Chamava-se Song Yonglun, o meu amigo chinês. Era professor catedrático na Universidade Tecnológica do Sul da China e veio a Lisboa por alguns meses fazer um trabalho de investigação. Por acasos felizes da vida, calhou ficarmos, ele e eu, na mesma sala.
Tinha as pálpebras superiores a cair suavemente e quase sem curvatura por cima dos olhos escuros, um pouco tristes.
Se conversava no corredor com alguém, juntava os pés e as mãos, braços caídos mas não abandonados, baixava ligeiramente a cabeça enquanto ouvia e depois ficava a pensar um pouco antes de falar.
Nessa altura, para falar, levantava a cabeça olhando de frente o seu interlocutor e mantendo a postura corporal. Ele era humildade, inteligência e sabedoria. Paz e tranquilidade.
Eu, que saltitava de crescer em crescer ainda na casa dos vinte e cheia de inseguranças, dúvidas e certezas, mistura explosiva, parava o relógio do tempo para o ouvir.
De cada vez que saía da sala onde trabalhávamos, ele fazia-o a caminhar para trás, para que não me virasse as costas. Na minha existência imberbe de então, se da primeira vez achei aquilo esquisito, logo me enchi de respeito.
Se nos via, a mim e aos outros colegas do corredor, a rir com as diferenças que ele trazia, baixava os olhos e sorria na espera sem impaciência. Nós haveríamos de crescer.
Vivia no campus universitário da sua universidade, numa das melhores casas atribuídas aos professores da cátedra. Tinha cerca de vinte metros quadrados e partilhava-a com a família, ao todo quatro pessoas. Nunca tinha tido um domingo livre para ir ao parque com a sua única filha, de cinco anos, e assim cumprir o sonho da sua mulher. Trabalhava sete dias por semana até muito tarde.
Parecia saber sempre como reagir aos conflitos que outros criavam.
Um dia perguntei-lhe para que era eu calhada, o que achava ele? Ouviu a minha pergunta, foi pensar. No dia seguinte deu-me a resposta: editora de livros, eu devia ter uma editora de livros.
O meu amigo Song Yonglun voltou para a China em agosto de mil novecentos e noventa e cinco.
Eu, animada da sabedoria que dele tomei, com profundidades essenciais sobre a existência humana e a dar os primeiros passos na arrumação de prioridades, escrevia-lhe. Por vezes enviava-lhe um facsimile, por ser tão imediata a comunicação. Ele nunca respondia.

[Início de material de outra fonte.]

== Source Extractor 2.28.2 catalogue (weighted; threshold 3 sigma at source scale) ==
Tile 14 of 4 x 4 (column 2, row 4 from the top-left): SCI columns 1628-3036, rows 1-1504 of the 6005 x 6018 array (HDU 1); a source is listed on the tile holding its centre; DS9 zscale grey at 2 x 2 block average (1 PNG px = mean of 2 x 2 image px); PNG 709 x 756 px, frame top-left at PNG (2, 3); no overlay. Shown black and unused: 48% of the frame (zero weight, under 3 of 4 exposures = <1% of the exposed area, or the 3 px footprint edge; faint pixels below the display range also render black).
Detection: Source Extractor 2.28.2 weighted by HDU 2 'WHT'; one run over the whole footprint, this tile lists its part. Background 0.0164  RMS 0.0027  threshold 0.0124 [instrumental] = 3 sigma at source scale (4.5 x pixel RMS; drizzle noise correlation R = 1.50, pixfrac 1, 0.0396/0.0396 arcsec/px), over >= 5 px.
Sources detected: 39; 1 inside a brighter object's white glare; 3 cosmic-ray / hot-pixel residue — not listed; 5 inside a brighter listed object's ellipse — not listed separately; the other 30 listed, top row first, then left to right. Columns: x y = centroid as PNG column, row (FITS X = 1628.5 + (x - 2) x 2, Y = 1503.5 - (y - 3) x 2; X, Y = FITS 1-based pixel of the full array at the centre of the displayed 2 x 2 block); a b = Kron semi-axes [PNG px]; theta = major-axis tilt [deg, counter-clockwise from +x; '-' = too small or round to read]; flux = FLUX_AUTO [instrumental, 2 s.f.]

E eu insistia, insistia, deve ser da distância, das linhas, insistia.
Um dia respondeu. Pediu-me para não comunicar com ele porque lhe causava problemas na Universidade, não tinha autorização para receber as minhas missivas. Não era suposto ele ter feito amizades em Lisboa.
Nunca mais lhe escrevi e nunca mais o vi.
Não sei se agora vive menos preso nas amarras da sua cultura ou se isso não lhe importa porque a sua alma é livre.
O que sei que sei é que ele continua a dar-se tempo para pensar.